[Opening EXCERPT section]
Yes, so the next milestones I'm looking for is -- we're getting ready, we're preparing for the pack season, which is a critical part of delivering the plan on fruit. And so we have some operational and supply chain efficiency program that we're executing. We're measuring the results on a weekly basis, and we've got full support of the broader team. The next step is the capital investment we're making in the business. It's really a two-step program. In year 1, the 2019 plan, it's about downstream packaging efficiencies. So bringing in automation and things like [indiscernible], et cetera. That's going to enable us to reduce or eliminate a lot of our manual labor that's in the plants. That will be stepped up in 2020 as we look to drive even greater efficiency, improving and expanding our IQF tunnels, optimal sorting. I mean, really bringing in higher level of automation in these fruit plants, which they so desperately need. That's all kind of what I would call step 2. Step 3 is about innovation. We are an extremely innovative company, we've got very strong R&D teams. We've proven it in Beverage and Snacks that we can not only develop great innovation, but bring it to market and bring it to our customers. And we are working on some very exciting programs on the fruit side to do that as well. So as you think about fruit margin optimization, about 70% of that is optimizing in our cost base. The other 30% is improving customer and product mix and bring innovation to the market. And so it's really a holistic plan that's going to help us achieve the margins that we expect to deliver on this business on a go-forward basis.

Jon Andersen

Analyst · Jon Andersen with William Blair

Okay. And you referred a little bit to the slow start to the, I think, in Mexico the frozen berry season. Is that -- to what extent is that a risk factor from a cost or a supply perspective as you think about your kind of 2019 tax plan? Because I think this is a time of the year where you're usually taking in a lot of berries from Mexican farmers. So if you could kind of dimensionalize whether that's a -- is that a small concern? Is that something that could set you back in terms of some of your productivity or profitability objectives in fruit this year?

Michael Buick

Management

Sure. So in a typical season, right now, we would be bringing in quite a bit of strawberries from Central Mexico. We would just be starting Baja California and then moving up to coast. In Mexico, we're delayed, call it, 6 weeks in terms of those strawberries that are coming in. Central Mexico had an extremely cold and wet early season, which has impacted the entire market. And so in terms of the pacing, which we're receiving the strawberry and the cost, there are some headwinds that we are very actively addressing. They are important headwinds. They will not derail the overall margin improvement plan. We have some mitigation steps already in place. The good news is that even in the last week or two, the amount of strawberries that are coming into our Central Mexico facility has increased substantially. And so we're behind. Though, we're making that up very quickly. And we don't expect it to -- ultimately, once we execute our mitigation plan, we think we'll be able to minimize the impact to our P&L delivery.

Jon Andersen

Analyst · Jon Andersen with William Blair

Is pricing part of that? Do you have the ability to price? Are there...
[Closing EXCERPT section]
[Opening PROVIDED MATERIAL section]
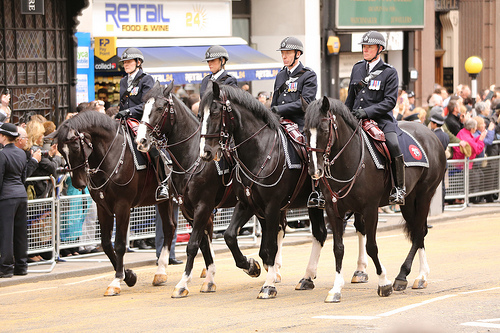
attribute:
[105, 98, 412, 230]
horses — black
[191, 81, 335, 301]
horse — black, beautiful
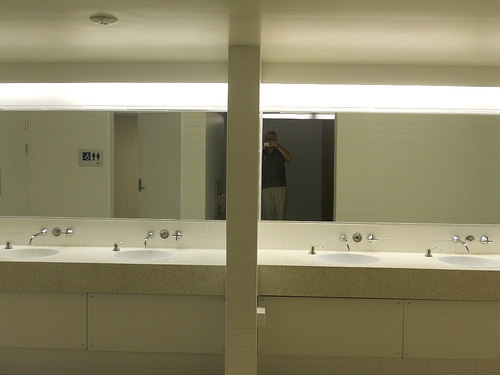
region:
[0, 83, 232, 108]
lighting in the bathroom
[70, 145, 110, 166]
sign identifying male or female bathroom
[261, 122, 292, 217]
man taking picture in mirror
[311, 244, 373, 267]
sink in the bathroom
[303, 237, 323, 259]
soap dispenser in bathroom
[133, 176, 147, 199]
handle for the bathroom door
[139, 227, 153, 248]
water faucet above sink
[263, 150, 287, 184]
man wearing black shirt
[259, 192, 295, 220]
man wearing grey pants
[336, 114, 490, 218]
white walls in the bathroom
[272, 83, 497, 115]
white lights over sink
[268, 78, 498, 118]
white light above the morror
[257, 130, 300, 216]
a person in the mirror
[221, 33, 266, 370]
a divider between the mirror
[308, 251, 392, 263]
a white round sink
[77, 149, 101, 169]
a sign on the wall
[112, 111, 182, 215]
a open door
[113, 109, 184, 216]
a white open door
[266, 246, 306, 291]
a white top on a sink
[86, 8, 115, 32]
a water sprinkle in the ceiling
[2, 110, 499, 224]
mirror above the sinks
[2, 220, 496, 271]
four white sinks in a row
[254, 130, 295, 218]
reflection of person taking the picture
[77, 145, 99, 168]
reflection of white and black sign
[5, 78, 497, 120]
light above the mirror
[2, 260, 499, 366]
counter sinks are in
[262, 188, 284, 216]
pants of person taking photo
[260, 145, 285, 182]
shirt of person taking the photo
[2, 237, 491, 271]
four sink basins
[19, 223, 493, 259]
knobs and faucets of the sinks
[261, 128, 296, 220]
Man's reflection in the mirror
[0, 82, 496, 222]
Mirror on the wall in the comfort room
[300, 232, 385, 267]
Sink on the wall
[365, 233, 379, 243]
Silver tap on the wall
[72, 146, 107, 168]
comfort room sign on the wall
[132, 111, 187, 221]
White door of the toilet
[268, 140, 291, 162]
Left arm of the man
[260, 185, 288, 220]
Pants worn by the man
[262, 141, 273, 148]
Cell phone held by the man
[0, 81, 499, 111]
Toilet light on the ceiling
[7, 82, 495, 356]
sinks in a public restroom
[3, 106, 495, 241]
a large mirror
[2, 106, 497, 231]
a mirror in a public restroom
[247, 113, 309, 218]
this person is taking the photo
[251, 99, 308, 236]
the reflection of a person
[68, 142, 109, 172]
a bathroom sign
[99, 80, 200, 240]
a door to the bathroom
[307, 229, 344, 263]
the metal soap dispenser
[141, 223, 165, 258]
the sink faucet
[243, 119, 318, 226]
he is taking a photo with his phone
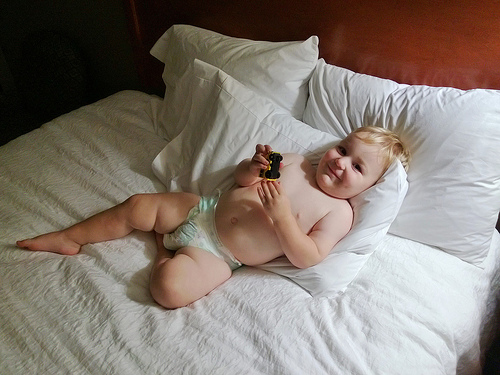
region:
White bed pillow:
[150, 21, 320, 143]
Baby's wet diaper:
[161, 188, 241, 274]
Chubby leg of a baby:
[75, 189, 204, 247]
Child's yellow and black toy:
[262, 150, 284, 181]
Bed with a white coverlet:
[2, 86, 499, 373]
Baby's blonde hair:
[350, 124, 412, 172]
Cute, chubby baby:
[14, 122, 409, 311]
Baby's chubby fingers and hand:
[255, 175, 287, 220]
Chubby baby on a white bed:
[0, 85, 495, 370]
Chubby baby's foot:
[11, 230, 81, 256]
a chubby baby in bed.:
[9, 125, 414, 312]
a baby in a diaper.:
[147, 165, 232, 317]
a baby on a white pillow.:
[135, 50, 414, 297]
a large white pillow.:
[284, 38, 495, 278]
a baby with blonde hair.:
[303, 125, 410, 216]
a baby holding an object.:
[220, 145, 311, 234]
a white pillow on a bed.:
[106, 3, 321, 143]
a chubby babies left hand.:
[249, 178, 312, 245]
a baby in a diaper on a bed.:
[155, 185, 240, 297]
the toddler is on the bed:
[12, 113, 437, 343]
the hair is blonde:
[365, 121, 399, 156]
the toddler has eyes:
[337, 138, 369, 183]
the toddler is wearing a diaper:
[161, 190, 241, 272]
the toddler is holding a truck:
[255, 141, 285, 186]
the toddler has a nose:
[330, 154, 346, 172]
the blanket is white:
[12, 298, 106, 360]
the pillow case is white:
[436, 116, 498, 201]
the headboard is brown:
[353, 17, 478, 57]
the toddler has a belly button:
[Closing PROVIDED MATERIAL section]
▸ WHAT TO DO:
(a) In the earnings call transcript, what share of fruit margin optimization comes from optimizing the cost base?
(b) Please carry the earnings call transcript forward from its final line.

▸ ANSWERS TO THE TASKS:
(a) About 70%.

(b)
Michael Buick

Management

It's absolutely -- pricing is one of the things that we're working through. And then we've started to have those conversations with customers. Customers are aware of the weather conditions of Central Mexico is impacting Baja California. Even California has seen some colder and wetter weather. And so kind of going back to the strong relationships we have with our customers, we're now in a position where we have those strategic conversations. And really, in a partnership fashion, figure out what's the best way to address it to deliver both of our objectives.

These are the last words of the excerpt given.